WORK INSTRUCTIONS
For each record that follows, restate the text exactly and drop the pictures.

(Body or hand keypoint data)
↓↓↓

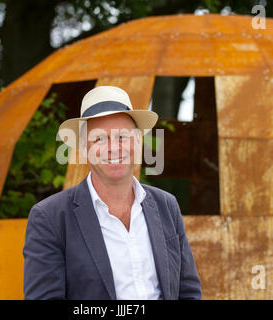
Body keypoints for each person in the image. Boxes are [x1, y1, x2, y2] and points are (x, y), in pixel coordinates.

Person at [23, 86, 201, 300]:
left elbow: (188, 291)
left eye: (122, 136)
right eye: (99, 139)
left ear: (137, 141)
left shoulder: (167, 206)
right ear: (83, 147)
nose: (113, 148)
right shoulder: (50, 218)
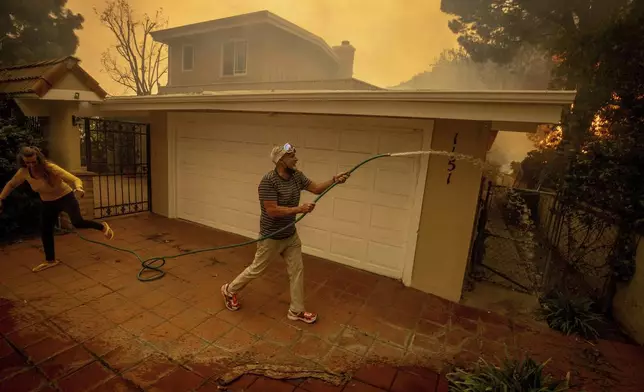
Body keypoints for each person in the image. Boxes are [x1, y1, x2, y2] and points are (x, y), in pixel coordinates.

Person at [221, 143, 349, 324]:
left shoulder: (297, 176)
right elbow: (272, 210)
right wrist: (300, 209)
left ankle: (296, 311)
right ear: (280, 160)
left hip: (290, 235)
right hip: (271, 236)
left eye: (295, 155)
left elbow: (316, 188)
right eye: (291, 156)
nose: (296, 159)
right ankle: (229, 289)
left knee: (297, 271)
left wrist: (334, 180)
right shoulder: (268, 181)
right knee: (257, 269)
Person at [0, 146, 115, 272]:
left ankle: (103, 227)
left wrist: (79, 188)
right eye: (27, 162)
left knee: (77, 222)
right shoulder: (23, 172)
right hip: (48, 203)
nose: (31, 165)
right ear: (22, 161)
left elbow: (74, 179)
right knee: (45, 229)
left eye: (34, 161)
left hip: (65, 197)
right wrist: (1, 198)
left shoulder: (49, 167)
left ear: (38, 158)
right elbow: (11, 184)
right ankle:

↑↑↑

FINISHED TASK
Body keypoints for each person in the image. Boxes are [x1, y1, x2, y2] and points are (x, y), in pixel coordinates.

Person at [23, 86, 201, 300]:
left elbow: (188, 291)
left eye: (122, 136)
right eye: (99, 139)
left ear: (137, 141)
left shoulder: (167, 206)
right ear: (83, 147)
nose: (113, 148)
right shoulder: (50, 218)
Body keypoints for each person in the image. Boxes are [x1, y1, x2, y2] and points are (x, y), in pixel coordinates.

Person at [221, 143, 349, 324]:
left shoulder: (297, 176)
right elbow: (272, 210)
right wrist: (300, 209)
left ankle: (296, 311)
right ear: (280, 160)
left hip: (290, 235)
right hip: (271, 236)
left eye: (295, 155)
left elbow: (316, 188)
right eye: (291, 156)
nose: (296, 159)
right ankle: (229, 289)
left knee: (297, 271)
left wrist: (334, 180)
right shoulder: (268, 181)
right knee: (257, 269)
Person at [0, 146, 115, 272]:
left ankle: (103, 227)
left wrist: (79, 188)
right eye: (27, 162)
left knee: (77, 222)
right shoulder: (23, 172)
right hip: (48, 203)
nose: (31, 165)
right ear: (22, 161)
left elbow: (74, 179)
right knee: (45, 229)
left eye: (34, 161)
left hip: (65, 197)
right wrist: (1, 198)
left shoulder: (49, 167)
left ear: (38, 158)
right elbow: (11, 184)
right ankle:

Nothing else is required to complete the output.